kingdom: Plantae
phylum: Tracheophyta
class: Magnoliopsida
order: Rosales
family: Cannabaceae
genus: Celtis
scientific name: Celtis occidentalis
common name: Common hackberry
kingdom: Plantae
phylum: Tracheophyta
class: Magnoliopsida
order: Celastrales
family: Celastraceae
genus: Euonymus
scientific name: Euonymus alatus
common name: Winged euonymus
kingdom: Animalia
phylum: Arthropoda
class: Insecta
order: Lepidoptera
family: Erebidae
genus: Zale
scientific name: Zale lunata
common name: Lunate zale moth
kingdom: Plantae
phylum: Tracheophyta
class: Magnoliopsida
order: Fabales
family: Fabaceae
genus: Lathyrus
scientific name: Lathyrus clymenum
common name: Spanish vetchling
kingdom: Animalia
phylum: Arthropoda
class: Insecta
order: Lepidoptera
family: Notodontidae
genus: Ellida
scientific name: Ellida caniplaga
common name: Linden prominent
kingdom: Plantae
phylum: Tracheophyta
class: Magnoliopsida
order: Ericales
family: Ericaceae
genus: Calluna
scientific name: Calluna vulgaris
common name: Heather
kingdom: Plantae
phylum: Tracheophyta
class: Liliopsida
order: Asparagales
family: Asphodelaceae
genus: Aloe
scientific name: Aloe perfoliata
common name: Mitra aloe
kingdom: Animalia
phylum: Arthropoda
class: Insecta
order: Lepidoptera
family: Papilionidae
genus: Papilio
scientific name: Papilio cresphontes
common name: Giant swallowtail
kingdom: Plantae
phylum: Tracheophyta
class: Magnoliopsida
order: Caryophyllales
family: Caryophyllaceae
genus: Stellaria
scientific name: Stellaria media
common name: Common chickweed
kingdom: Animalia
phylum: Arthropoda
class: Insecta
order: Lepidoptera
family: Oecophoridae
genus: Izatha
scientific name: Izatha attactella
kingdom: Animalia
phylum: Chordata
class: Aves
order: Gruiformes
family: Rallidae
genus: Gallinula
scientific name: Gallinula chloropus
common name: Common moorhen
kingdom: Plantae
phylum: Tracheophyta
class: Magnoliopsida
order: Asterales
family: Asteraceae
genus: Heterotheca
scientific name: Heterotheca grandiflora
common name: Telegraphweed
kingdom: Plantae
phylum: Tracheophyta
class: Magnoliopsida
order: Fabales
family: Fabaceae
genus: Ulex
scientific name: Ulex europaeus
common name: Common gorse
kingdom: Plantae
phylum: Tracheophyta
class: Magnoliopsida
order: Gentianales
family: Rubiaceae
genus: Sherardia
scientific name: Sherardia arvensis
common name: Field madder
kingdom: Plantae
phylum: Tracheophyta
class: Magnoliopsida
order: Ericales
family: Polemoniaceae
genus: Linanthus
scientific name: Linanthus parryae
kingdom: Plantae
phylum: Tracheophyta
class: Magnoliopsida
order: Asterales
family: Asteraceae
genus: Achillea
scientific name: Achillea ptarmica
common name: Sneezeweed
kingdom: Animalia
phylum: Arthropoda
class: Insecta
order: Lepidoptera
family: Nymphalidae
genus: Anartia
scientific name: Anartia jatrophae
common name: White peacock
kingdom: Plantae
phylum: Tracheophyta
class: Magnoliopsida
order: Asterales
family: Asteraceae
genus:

......

What the task asks: Rewrite every line of the entries above as one numbered list, skipping any blank lines.

Correct output:
1. kingdom: Plantae
2. phylum: Tracheophyta
3. class: Magnoliopsida
4. order: Rosales
5. family: Cannabaceae
6. genus: Celtis
7. scientific name: Celtis occidentalis
8. common name: Common hackberry
9. kingdom: Plantae
10. phylum: Tracheophyta
11. class: Magnoliopsida
12. order: Celastrales
13. family: Celastraceae
14. genus: Euonymus
15. scientific name: Euonymus alatus
16. common name: Winged euonymus
17. kingdom: Animalia
18. phylum: Arthropoda
19. class: Insecta
20. order: Lepidoptera
21. family: Erebidae
22. genus: Zale
23. scientific name: Zale lunata
24. common name: Lunate zale moth
25. kingdom: Plantae
26. phylum: Tracheophyta
27. class: Magnoliopsida
28. order: Fabales
29. family: Fabaceae
30. genus: Lathyrus
31. scientific name: Lathyrus clymenum
32. common name: Spanish vetchling
33. kingdom: Animalia
34. phylum: Arthropoda
35. class: Insecta
36. order: Lepidoptera
37. family: Notodontidae
38. genus: Ellida
39. scientific name: Ellida caniplaga
40. common name: Linden prominent
41. kingdom: Plantae
42. phylum: Tracheophyta
43. class: Magnoliopsida
44. order: Ericales
45. family: Ericaceae
46. genus: Calluna
47. scientific name: Calluna vulgaris
48. common name: Heather
49. kingdom: Plantae
50. phylum: Tracheophyta
51. class: Liliopsida
52. order: Asparagales
53. family: Asphodelaceae
54. genus: Aloe
55. scientific name: Aloe perfoliata
56. common name: Mitra aloe
57. kingdom: Animalia
58. phylum: Arthropoda
59. class: Insecta
60. order: Lepidoptera
61. family: Papilionidae
62. genus: Papilio
63. scientific name: Papilio cresphontes
64. common name: Giant swallowtail
65. kingdom: Plantae
66. phylum: Tracheophyta
67. class: Magnoliopsida
68. order: Caryophyllales
69. family: Caryophyllaceae
70. genus: Stellaria
71. scientific name: Stellaria media
72. common name: Common chickweed
73. kingdom: Animalia
74. phylum: Arthropoda
75. class: Insecta
76. order: Lepidoptera
77. family: Oecophoridae
78. genus: Izatha
79. scientific name: Izatha attactella
80. kingdom: Animalia
81. phylum: Chordata
82. class: Aves
83. order: Gruiformes
84. family: Rallidae
85. genus: Gallinula
86. scientific name: Gallinula chloropus
87. common name: Common moorhen
88. kingdom: Plantae
89. phylum: Tracheophyta
90. class: Magnoliopsida
91. order: Asterales
92. family: Asteraceae
93. genus: Heterotheca
94. scientific name: Heterotheca grandiflora
95. common name: Telegraphweed
96. kingdom: Plantae
97. phylum: Tracheophyta
98. class: Magnoliopsida
99. order: Fabales
100. family: Fabaceae
101. genus: Ulex
102. scientific name: Ulex europaeus
103. common name: Common gorse
104. kingdom: Plantae
105. phylum: Tracheophyta
106. class: Magnoliopsida
107. order: Gentianales
108. family: Rubiaceae
109. genus: Sherardia
110. scientific name: Sherardia arvensis
111. common name: Field madder
112. kingdom: Plantae
113. phylum: Tracheophyta
114. class: Magnoliopsida
115. order: Ericales
116. family: Polemoniaceae
117. genus: Linanthus
118. scientific name: Linanthus parryae
119. kingdom: Plantae
120. phylum: Tracheophyta
121. class: Magnoliopsida
122. order: Asterales
123. family: Asteraceae
124. genus: Achillea
125. scientific name: Achillea ptarmica
126. common name: Sneezeweed
127. kingdom: Animalia
128. phylum: Arthropoda
129. class: Insecta
130. order: Lepidoptera
131. family: Nymphalidae
132. genus: Anartia
133. scientific name: Anartia jatrophae
134. common name: White peacock
135. kingdom: Plantae
136. phylum: Tracheophyta
137. class: Magnoliopsida
138. order: Asterales
139. family: Asteraceae
140. genus:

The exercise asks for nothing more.